I’ve watched my friends fiddle with their iPhones and Macs over the years, so I know exactly what to do: check Emma’s iCloud backup. If I’m unlucky, everything was perfectly synced, and if a group text existed but was deleted, it would have been deleted everywhere. But if I’m lucky, Emma may have turned off iCloud backup on her Mac, preserving any messages sent on this device. Or there will be a backup I can restore.

I have to try. And then I’ll dive into her Google Drive. All of Emma’s secrets are at my fingertips now.

Power, warm and electric, fills my body, wars with the sticky goo of self-loathing that pricks underneath my skin. I’m losing sight of myself, of the me I pretend I am most of the time—my best self—while the other Olivia settles in. The version of me who is not simply an Ivy but a damn good one. This is where I excel. At suspicion and hypothesis and investigation. Connecting dots and forming a picture and enacting my vengeance. I don’t like liars. I don’t like false friends.

It takes a while. Several false starts and stops. I’m not Mac-native. But then there it is. I restore the last backup and find a text thread that wasn’t on Emma’s phone. It’s months old, not up to date, the messages exchanged in the lead-up to Emma’s death lost forever. But it’s proof: Emma, Avery, Margot, and Sierra had a separate group text. It’s titled Rich Bitches.

With friends like these, indeed.

Emma’s Google Drive is easier to navigate.
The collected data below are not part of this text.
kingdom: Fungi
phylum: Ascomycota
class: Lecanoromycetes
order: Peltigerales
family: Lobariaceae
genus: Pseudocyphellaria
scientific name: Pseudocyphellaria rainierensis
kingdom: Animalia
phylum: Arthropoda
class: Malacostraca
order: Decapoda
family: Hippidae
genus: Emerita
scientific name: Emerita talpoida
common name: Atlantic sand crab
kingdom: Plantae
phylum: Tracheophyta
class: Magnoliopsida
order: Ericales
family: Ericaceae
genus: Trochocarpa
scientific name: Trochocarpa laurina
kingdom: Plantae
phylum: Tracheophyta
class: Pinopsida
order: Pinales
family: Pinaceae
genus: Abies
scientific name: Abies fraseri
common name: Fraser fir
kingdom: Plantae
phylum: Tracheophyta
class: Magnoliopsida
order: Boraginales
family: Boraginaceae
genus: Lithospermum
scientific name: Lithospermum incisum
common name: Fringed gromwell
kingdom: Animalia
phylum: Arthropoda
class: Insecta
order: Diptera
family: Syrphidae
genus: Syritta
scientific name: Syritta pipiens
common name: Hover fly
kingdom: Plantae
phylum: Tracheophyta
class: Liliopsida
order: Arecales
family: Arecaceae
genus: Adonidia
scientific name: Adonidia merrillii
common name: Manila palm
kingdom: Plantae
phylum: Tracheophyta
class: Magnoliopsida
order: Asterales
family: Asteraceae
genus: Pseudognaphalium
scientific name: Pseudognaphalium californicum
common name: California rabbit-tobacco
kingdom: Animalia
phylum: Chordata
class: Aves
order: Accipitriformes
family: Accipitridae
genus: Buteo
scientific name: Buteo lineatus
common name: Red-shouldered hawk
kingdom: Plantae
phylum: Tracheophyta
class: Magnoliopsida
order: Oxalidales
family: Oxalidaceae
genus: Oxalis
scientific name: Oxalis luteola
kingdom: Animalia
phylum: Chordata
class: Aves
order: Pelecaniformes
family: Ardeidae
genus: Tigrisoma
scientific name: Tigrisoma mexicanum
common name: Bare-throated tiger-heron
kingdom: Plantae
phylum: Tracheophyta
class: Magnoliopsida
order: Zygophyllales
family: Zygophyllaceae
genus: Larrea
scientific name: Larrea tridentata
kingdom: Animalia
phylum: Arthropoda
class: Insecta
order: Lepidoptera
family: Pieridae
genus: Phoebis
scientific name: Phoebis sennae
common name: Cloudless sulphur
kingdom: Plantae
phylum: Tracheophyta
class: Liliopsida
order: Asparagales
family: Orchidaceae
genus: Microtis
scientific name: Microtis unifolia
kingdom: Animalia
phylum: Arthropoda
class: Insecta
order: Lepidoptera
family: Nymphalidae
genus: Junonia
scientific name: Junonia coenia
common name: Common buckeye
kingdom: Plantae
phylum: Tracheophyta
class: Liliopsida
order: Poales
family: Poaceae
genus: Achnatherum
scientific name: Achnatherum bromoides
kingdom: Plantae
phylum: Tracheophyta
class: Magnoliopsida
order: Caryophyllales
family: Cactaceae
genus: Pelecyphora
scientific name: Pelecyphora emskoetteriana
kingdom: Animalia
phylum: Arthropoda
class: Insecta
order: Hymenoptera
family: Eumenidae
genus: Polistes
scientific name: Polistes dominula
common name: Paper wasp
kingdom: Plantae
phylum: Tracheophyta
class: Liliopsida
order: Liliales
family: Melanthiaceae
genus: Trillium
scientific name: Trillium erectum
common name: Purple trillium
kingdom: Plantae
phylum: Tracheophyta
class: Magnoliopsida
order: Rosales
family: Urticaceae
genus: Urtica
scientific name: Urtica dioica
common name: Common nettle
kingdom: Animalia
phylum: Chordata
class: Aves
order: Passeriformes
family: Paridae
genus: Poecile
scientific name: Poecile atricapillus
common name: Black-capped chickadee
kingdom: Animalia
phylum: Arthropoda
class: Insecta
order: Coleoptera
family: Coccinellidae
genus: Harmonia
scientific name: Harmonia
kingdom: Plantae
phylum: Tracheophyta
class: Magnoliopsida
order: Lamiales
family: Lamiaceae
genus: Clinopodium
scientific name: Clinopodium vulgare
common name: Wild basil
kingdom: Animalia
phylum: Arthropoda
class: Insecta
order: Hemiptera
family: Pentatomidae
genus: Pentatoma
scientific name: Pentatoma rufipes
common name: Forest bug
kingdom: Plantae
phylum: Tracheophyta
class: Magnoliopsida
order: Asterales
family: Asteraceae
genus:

I find a spreadsheet labeled Move for Good. I have no clue what that is, but it’s at the top of the page when I sort by last modified, so it must be important.

First, I skim the column headers: donor name, pledge amount, date to pledge, pledge request, location. Then the names and donations. It’s a who’s who of Claflin Academy. Several jump out: Raj Jain, Chase Masters, Eden Hannon, Chris Hardin, Margot Kim, Avery Montfort. Avery’s name is highlighted yellow; I don’t know what that means. In total there are twenty names and donations in amounts that make my eyes water. Not one donation comes in under 10K. The highest one is 18K. I know Claflin kids are rich, but no way these students are making those sorts of donations for…what? A charity I know Emma wasn’t involved in?

The strangest data point is the “pledge request” column. I run my finger over the numbers. 1360. 1420. 1570. 1550. 31. 34. The hairs on the back of my neck stand on end. My eyes rake over the date-to-pledge values. I know some of these dates. Too well. October 5. November 2. The dates I took the SAT to try to raise my score. February 8. The only spring testing date that wasn’t canceled because of COVID-19—the ACT when Jason Wang got poisoned.

SAT and ACT dates and scores. A laundry list of Claflin seniors. And a fuck-ton of money.

Emma was running a goddamn SAT scam.

Sound rushes in my ears as I push Emma’s laptop away from me like it’s poison. Breathe in, breathe out. I try to steady my racing thoughts.

I think back to all those times Emma kept me company at work. I’d leave her out in the bullpen while I made copies, stuffed faculty mailboxes, brewed coffee. Clues slam into me: Emma had a duplicate of my key. Chris Hardin said he needed to thank Emma for something on ED day. Tyler needed a new ID when he’d just had a replacement made in September. In time for the October test date, perhaps? Though, no—I pull Emma’s MacBook back into my lap and check—he’s not on the list. But I bet if I look up every one of the students on this list, I’ll find they had duplicate IDs printed shortly before their test date.